Zambia: VisionSpring Launches Eye Health Project

VisionSpring and the Council of Churches Zambia (CCZ) have launched a new programme to screen the vision of people living in rural poverty in Zambia for the first time.

Development Diaries reports that the programme, Reading Glasses for Improved Livelihoods (RGIL), aims to screen 50,000 people in 2023 and 110,000 by 2023.

At least 42,600 people are expected to acquire a life-changing pair of eyeglasses, most for the first time in their life.

‘This year the programme will test the sight of 47,500 rural Zambians and 12,600 people are expected to acquire the reading glasses they need to see clearly – most for the first-time ever’, the nonprofit said in a statement to Development Diaries.

It highlighted that Zambia currently has one optometrist for every 2,000,000 people, adding that it is training Live Well and CCZ’s community health entrepreneurs to conduct basic sight tests; identify blurry near vision; sell subsidised, low-cost reading glasses; and refer people with other eye conditions for higher level care.

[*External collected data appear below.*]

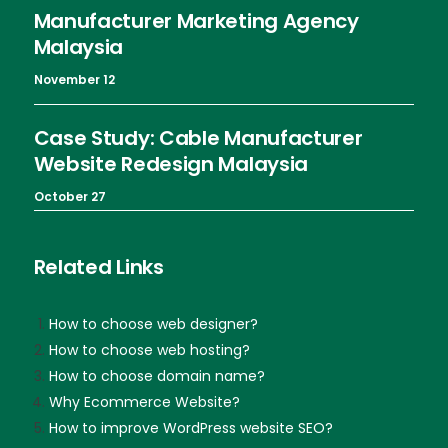
Manufacturer Marketing Agency
Malaysia
November 12
Case Study: Cable Manufacturer
Website Redesign Malaysia
October 27
Related Links
How to choose web designer?
How to choose web hosting?
How to choose domain name?
Why Ecommerce Website?
How to improve WordPress website SEO?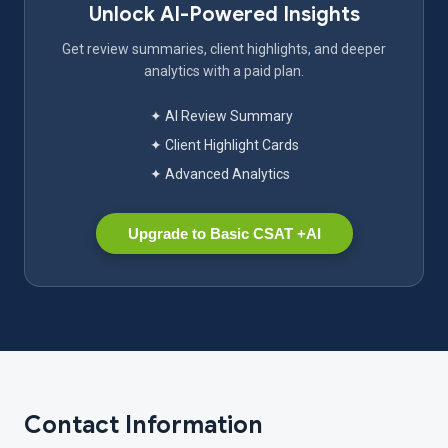
Unlock AI-Powered Insights
Get review summaries, client highlights, and deeper
analytics with a paid plan.
✦ AI Review Summary
✦ Client Highlight Cards
✦ Advanced Analytics
Upgrade to Basic CSAT +AI
Contact Information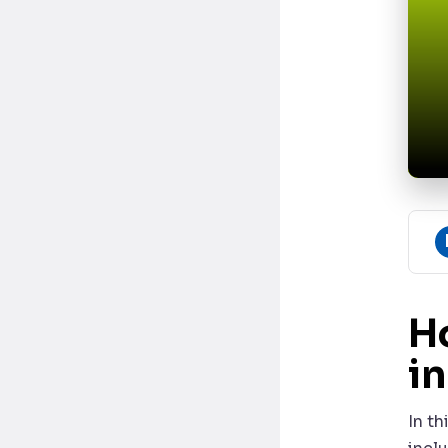
H
i
In th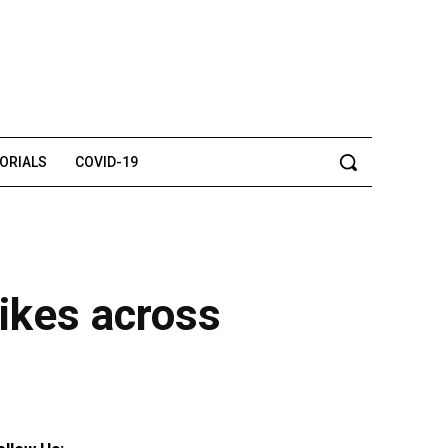
TORIALS
COVID-19
rikes across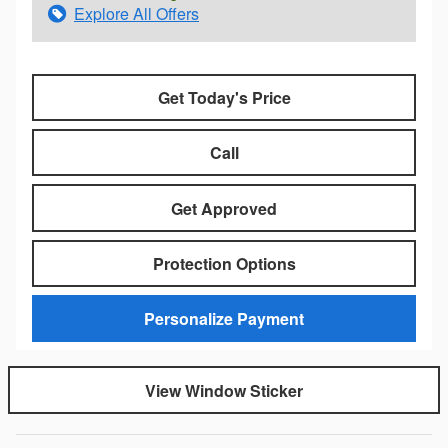
Explore All Offers
Get Today's Price
Call
Get Approved
Protection Options
Personalize Payment
View Window Sticker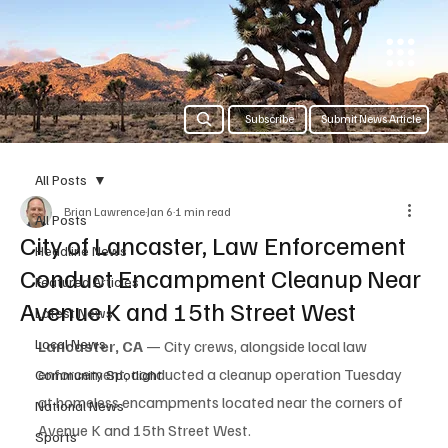
Subscribe
Submit News Article
All Posts
Brian Lawrence
Jan 6
1 min read
All Posts
City of Lancaster, Law Enforcement
Headline News
Conduct Encampment Cleanup Near
Featured Articles
Avenue K and 15th Street West
Latest News
Local News
Lancaster, CA
 — City crews, alongside local law 
enforcement, conducted a cleanup operation Tuesday 
Community Spotlight
at homeless encampments located near the corners of 
National News
Avenue K and 15th Street West.
Sports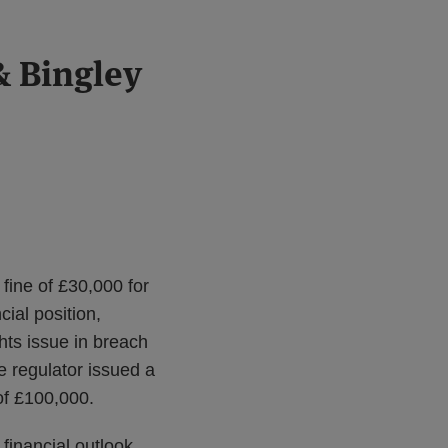
& Bingley
fine of £30,000 for
cial position,
hts issue in breach
e regulator issued a
of £100,000.
financial outlook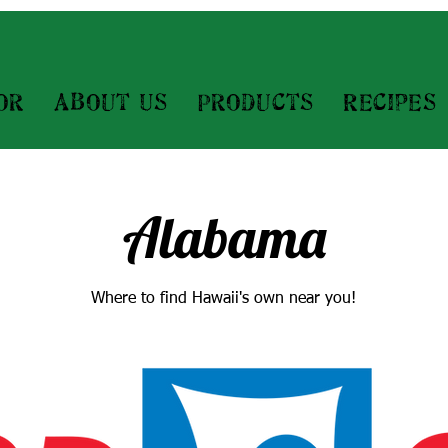
or
About Us
Products
Recipes
Alabama
Where to find Hawaii's own near you!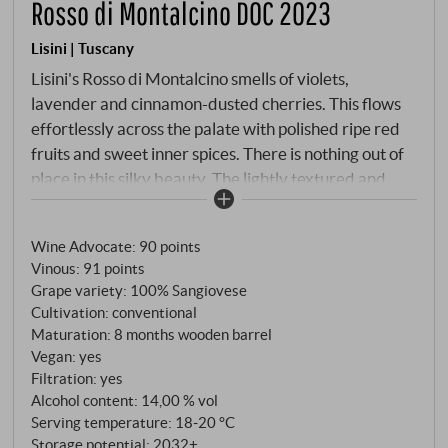
Rosso di Montalcino DOC 2023
Lisini | Tuscany
Lisini's Rosso di Montalcino smells of violets,
lavender and cinnamon-dusted cherries. This flows
effortlessly across the palate with polished ripe red
fruits and sweet inner spices. There is nothing out of
place in this silky beauty. The lightly textured and
characterful final is balanced by zesty acidity and
shows nuances of red candy mixed with worn leather
Wine Advocate
:
90 points
and a pleasant inner sweetness that lingers. Juicy
Vinous
:
91 points
and flavoursome character with well-dosed tannins
Grape variety: 100% Sangiovese
and lively acidity. A wine for every day, but with
Cultivation: conventional
great class and fascinating freshness.
Maturation: 8 months wooden barrel
SUPERIORE.DE
Vegan: yes
Filtration: yes
Alcohol content: 14,00 % vol
Serving temperature: 18‑20 °C
Storage potential: 2032+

‘Based on initial programme data, the organisations expect that 75 percent of Zambians screened through the RGIL programme will need vision correction – 58 percent reading glasses and 20 percent higher level care including distance glasses, cataract, trachoma treatment, etc’, the statement read.

One billion people globally, most of whom are poor and reside in rural regions, lack access to the eyeglasses they require to see effectively, according to the World Health Organisation (WHO).